The Need
BC’s northern Interior Plateau south of Vanderhoof and west of Quesnel is covered by a thick layer of glacial sediments and young volcanic rocks. This cover hides the complex geology of the area and potentially untapped mineral wealth and geothermal resources hidden within. Surficial sediment geochemical and mineralogical anomalies can be used to locate buried mineralization.
New tools that can see through this cover without causing disturbance at the surface can potentially be useful for mineral exploration programs. This study assesses the value of an alternative sampling medium for local‐ and regional‐scale geochemical sampling programs in areas where conventional soil‐sampling methods might be found ineffective.
Project Benefits
Indigenous groups, communities, the mineral exploration sector and land managers need access to reliable earth science information to make informed decisions in the TREK area where mineral resource potential is high.

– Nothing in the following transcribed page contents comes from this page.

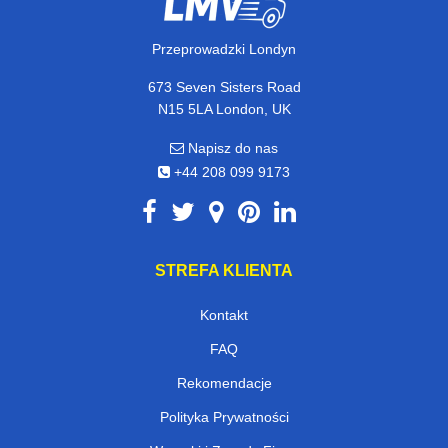
Przeprowadzki Londyn
673 Seven Sisters Road
N15 5LA London, UK
Napisz do nas
+44 208 099 9173
STREFA KLIENTA
Kontakt
FAQ
Rekomendacje
Polityka Prywatności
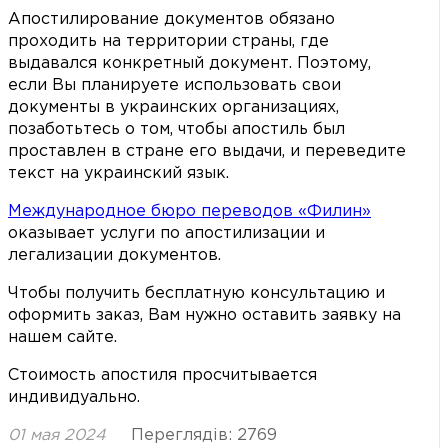
Апостилирование документов обязано
проходить на территории страны, где
выдавался конкретный документ. Поэтому,
если Вы планируете использовать свои
документы в украинских организациях,
позаботьтесь о том, чтобы апостиль был
проставлен в стране его выдачи, и переведите
текст на украинский язык.
Международное бюро переводов «Филин»
оказывает услуги по апостилизации и
легализации документов.
Чтобы получить бесплатную консультацию и
оформить заказ, Вам нужно оставить заявку на
нашем сайте.
Стоимость апостиля просчитывается
индивидуально.
01 мая 2024
Переглядів: 2769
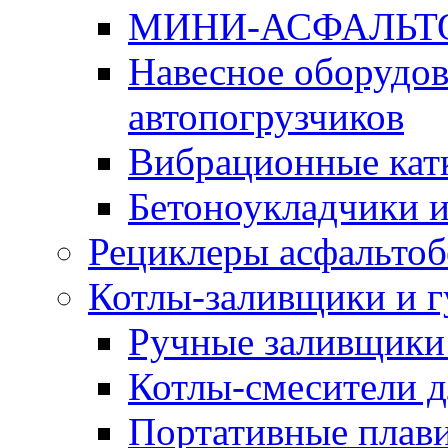
МИНИ-АСФАЛЬТ
Навесное оборудов
автопогрузчиков
Вибрационные кат
Бетоноукладчики 
Рециклеры асфальтоб
Котлы-заливщики и 
Ручные заливщики 
Котлы-смесители д
Портативные плави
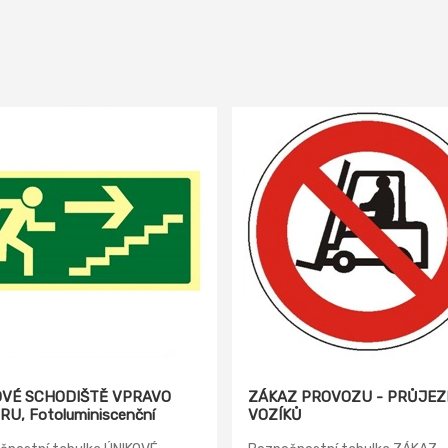
OVÉ SCHODIŠTĚ VPRAVO
ZÁKAZ PROVOZU - PRŮJE
U, Fotoluminiscenční
VOZÍKŮ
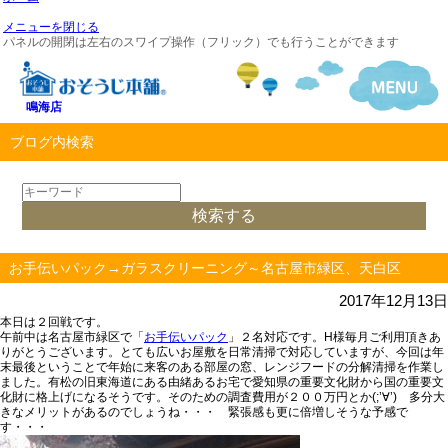
メニューを閉じる
パネルの開閉は左右のスワイプ操作（フリック）でも行うことができます
鳴海店
ブログ内検索
お手伝いパック→ガラスクリーニング～名古屋市緑区、天白区
2017年12月13日
本日は２回戦です。
午前中は名古屋市緑区で「
お手伝いパック
」２名対応です。H様毎月ご利用頂きあ
りがとうございます。とても広いお屋敷を日常清掃で対応していますが、今回は年
末最後ということで年始に来客のある部屋の窓、レンジフードの分解清掃を作業し
ました。有松の旧東海道にある由緒あるお宅で愛知県の重要文化財から国の重要文
化財に格上げになるそうです。そのための調査費用が２００万円とか(;’∀’) 多分大
きなメリットがあるのでしょうね・・・ 緊張感も更に倍増しそうな予感で
す・・・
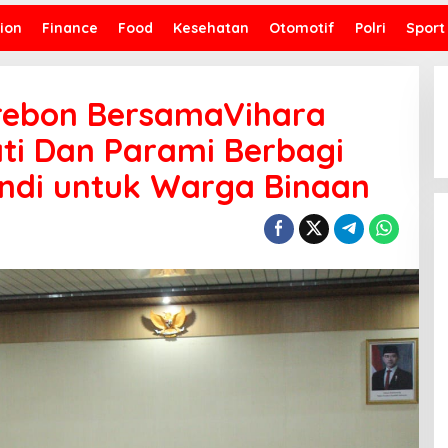
ion
Finance
Food
Kesehatan
Otomotif
Polri
Sport
irebon BersamaVihara
ti Dan Parami Berbagi
andi untuk Warga Binaan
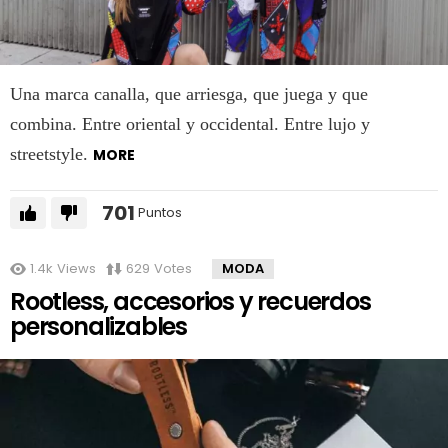
Una marca canalla, que arriesga, que juega y que
combina. Entre oriental y occidental. Entre lujo y
streetstyle.
MORE
701
Puntos
1.4k
Views
629
Votes
MODA
Rootless, accesorios y recuerdos
personalizables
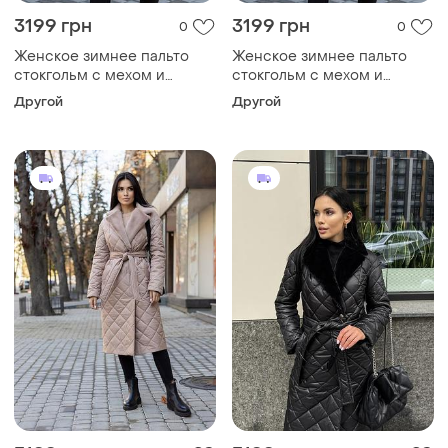
3199 грн
3199 грн
0
0
Женское зимнее пальто
Женское зимнее пальто
стокгольм с мехом и
стокгольм с мехом и
поясом утепленное,
поясом утепленное,
Другой
Другой
стильное стеганое пальто
стильное стеганое пальто
до -10°c размеры 40-54
до -10°c размеры 40-54
латте 42, 4xl
латте 42, l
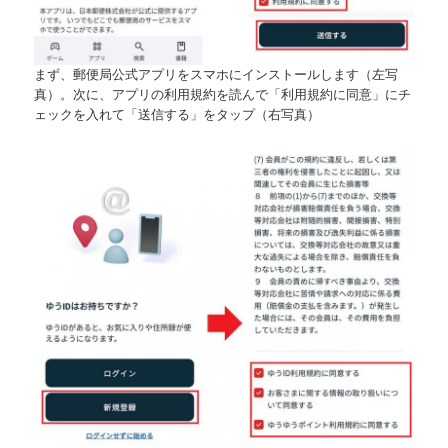
まず、郵便局公式アプリをスマホにインストールします（左写
真）。次に、アプリの利用規約を読んで「利用規約に同意」にチ
ェックを入れて「送信する」をタップ（右写真）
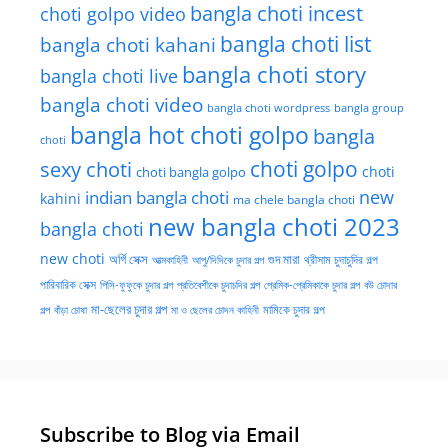
bangla choti incest
choti golpo video
bangla choti list
bangla choti kahani
bangla choti story
bangla choti live
bangla choti video
bangla choti wordpress
bangla group
bangla hot choti golpo
bangla
choti
choti golpo
sexy choti
choti
choti bangla golpo
new
indian bangla choti
kahini
ma chele bangla choti
new bangla choti 2023
bangla choti
new choti
গুদ মারা
অর্গি সেক্স
আত্মকাহিনী
আপু/দিদিকে চুদার গল্প
থ্রীসাম চুদাচুদির গল্প
পারিবারিক সেক্স
পিসি-ফুফুকে চুদার গল্প
প্রতিবেশীকে চুদাচদির গল্প
প্রেমিক-প্রেমিকাকে চুদার গল্প
বউ চোদার
মা-ছেলের চুদার গল্প
মামিকে চুদার গল্প
বাঁড়া চোষা
গল্প
মা ও ছেলের চোদন কাহিনী
Subscribe to Blog via Email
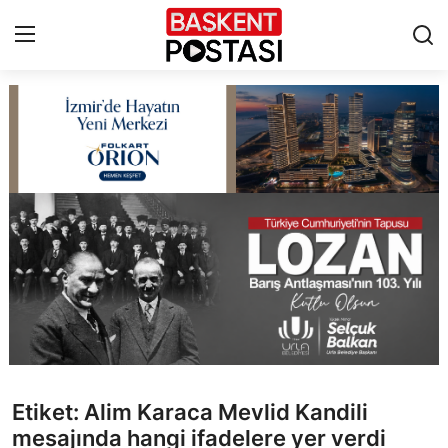
İletişim
Çerez Politikası
Künye
Ankara
TBMM
Yerel Yönetimler
Etiket: Alim Karaca Mevlid Kandili
Cumhurbaşkanlığı
mesajında hangi ifadelere yer verdi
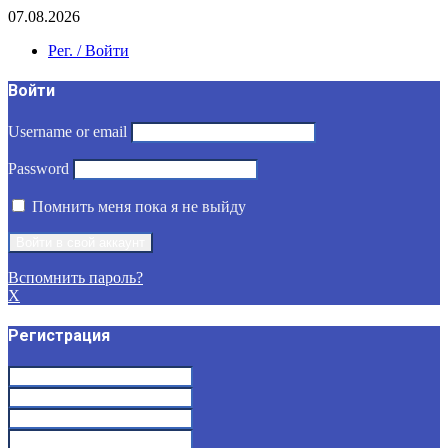
07.08.2026
Рег. / Войти
Войти
Username or email
Password
Помнить меня пока я не выйду
Вспомнить пароль?
X
Регистрация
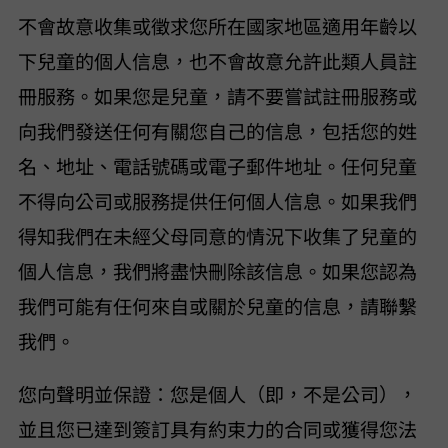
VideoHunter 不會故意收集或徵求您所在國家/地區適用年齡以
下兒童的個人信息，也不會故意允許此類人員註
冊服務。如果您是兒童，請不要嘗試註冊服務或
向我們發送任何有關您自己的信息，包括您的姓
名、地址、電話號碼或電子郵件地址。任何兒童
不得向公司或服務提供任何個人信息。如果我們
得知我們在未經父母同意的情況下收集了兒童的
個人信息，我們將盡快刪除該信息。如果您認為
我們可能有任何來自或關於兒童的信息，請聯繫
我們 videohunter_official@outlook.com。
您向 VideoHunter 聲明並保證：(i) 您是個人（即，不是公司），
並且您已達到簽訂具有約束力的合同或獲得您法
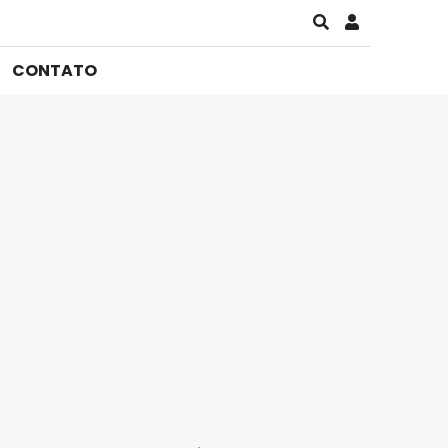
CONTATO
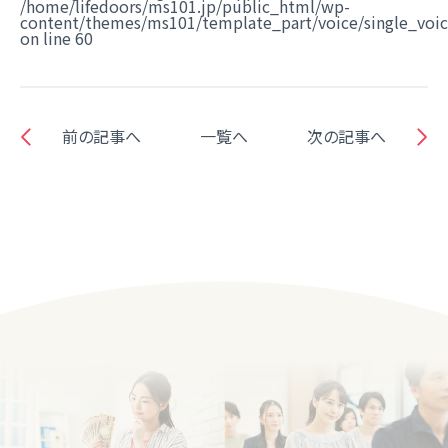
/home/lifedoors/ms101.jp/public_html/wp-
content/themes/ms101/template_part/voice/single_voi
on line
60
前の記事へ
一覧へ
次の記事へ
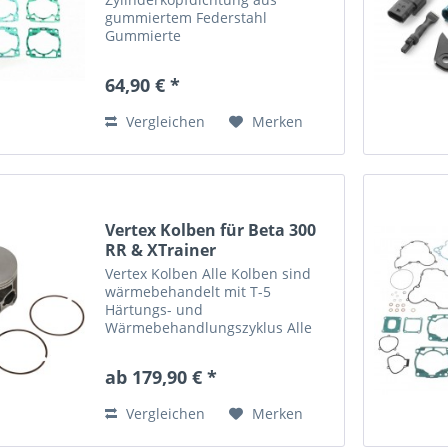
gummiertem Federstahl
Gummierte
Zylinderfußdichtungen aus
Weichstahl Die im Kern aus Stahl
64,90 € *
bestehenden Materialien
verfügen über eine hohe
Vergleichen
Merken
Rückfederung und
herausragende Zugfestigkeit
Die...
Vertex Kolben für Beta 300
RR & XTrainer
Vertex Kolben Alle Kolben sind
wärmebehandelt mit T-5
Härtungs- und
Wärmebehandlungszyklus Alle
Kolbenhemden sind mit High-
Tech-Molybdän-Disulphit-
ab 179,90 € *
Beschichtung für schnelleres
Einfahren und eine längere
Vergleichen
Merken
Lebensdauer des Kolbens...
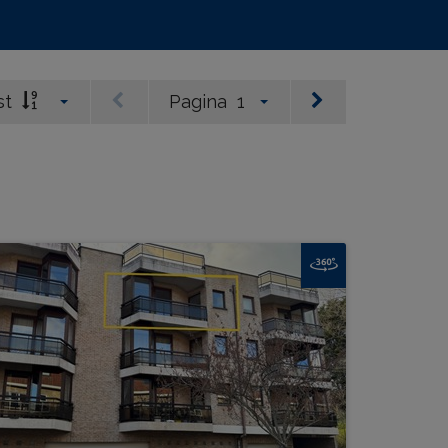
st
Pagina
1
Ernest D'Arripe 0301 +P9
BEW. OPP.
# SLPK.
86 m²
2
GARAGE?
TERRAS?
Ja
Ja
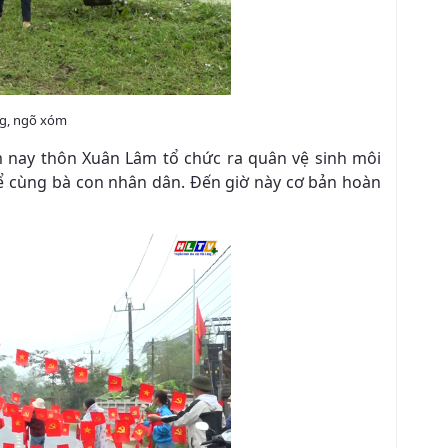
ng, ngõ xóm
nay thôn Xuân Lâm tổ chức ra quân vệ sinh môi
hể cùng bà con nhân dân. Đến giờ này cơ bản hoàn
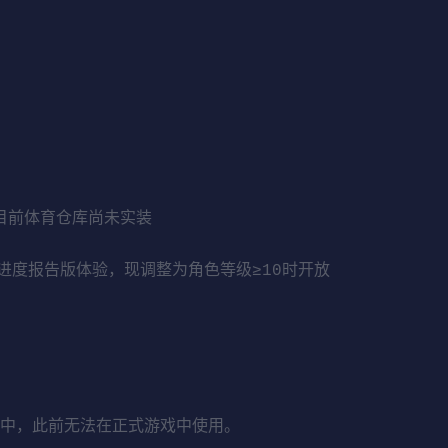
但目前体育仓库尚未实装
进度报告版体验，现调整为角色等级≥10时开放
I中，此前无法在正式游戏中使用。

Tree sap is potentially useful for regional and local scale exploration. Where a single species of tree is common and widespread it has the potential advantage over traditional media, such as tills and soils, in that it has a matrix that is compositionally consistent over large areas. It therefore provides samples of similar appearance and consistency. It is also less prone to the hard‐to-interpret variations caused by matrix variability encountered in other media. Once sap has congealed on the tree bark, it is chemically inert, easy to find and quick to sample, including in recent clear cut areas where it can be found on fallen logs and tree stumps.
Survey Area
This project was focused on the northwestern corner of the TREK project area, in the area around the Endako Mine (Minfile 093K 006) and Nithi Mountain prospect (093F 012).
How was data collected?
Congealed sap samples were collected in two sampling campaigns (September 2013 and May 2014) from the surfaces of more than 100 white spruce trees from an area over 1,000 km2 surrounding the Endako Molybdenum mine. For comparison, soil pH measurements were made and organic soil samples (Ah horizon) were collected at the same locations. Lodgepole pine sap was also obtained from select sample locations to compare the white spruce sap chemistry with that of lodgepole pine. An additional database of element concentrations in pine bark collected in the 1990s from the same general area was also available for comparison.
What was found?
Geoscience BC Report 2015-02 presents the results of a geochemical study undertaken to determine if tree sap could provide a useful and possibly unique geochemical signal to buried mineralization.
This project concluded that if appropriate sampling protocols are followed, spruce sap is an effective sample medium for regional scale exploration for porphyry molybdenum mineralization and there seems no impediment to using this method with exploration for other minerals. Spruce sap is easy to collect and can be submitted to a laboratory for analysis with no further preparation. Element concentrations are mostly in the parts per billion range, so precision is likely to be inferior to that usually obtained from the analysis of soils or live vegetation. However, in areas of suspected contamination the sap might be a preferred sample medium since it derives its chemical signature from deep in the ground. Furthermore, the digestion procedure developed for this project further excludes potential dust contamination from the analytical sample. The congealed sap contains the geochemical signature of major elements that are surplus to the trees’ metabolic function as well as pathfinder elements that perform no known function in plant growth and health, and so become readily exuded.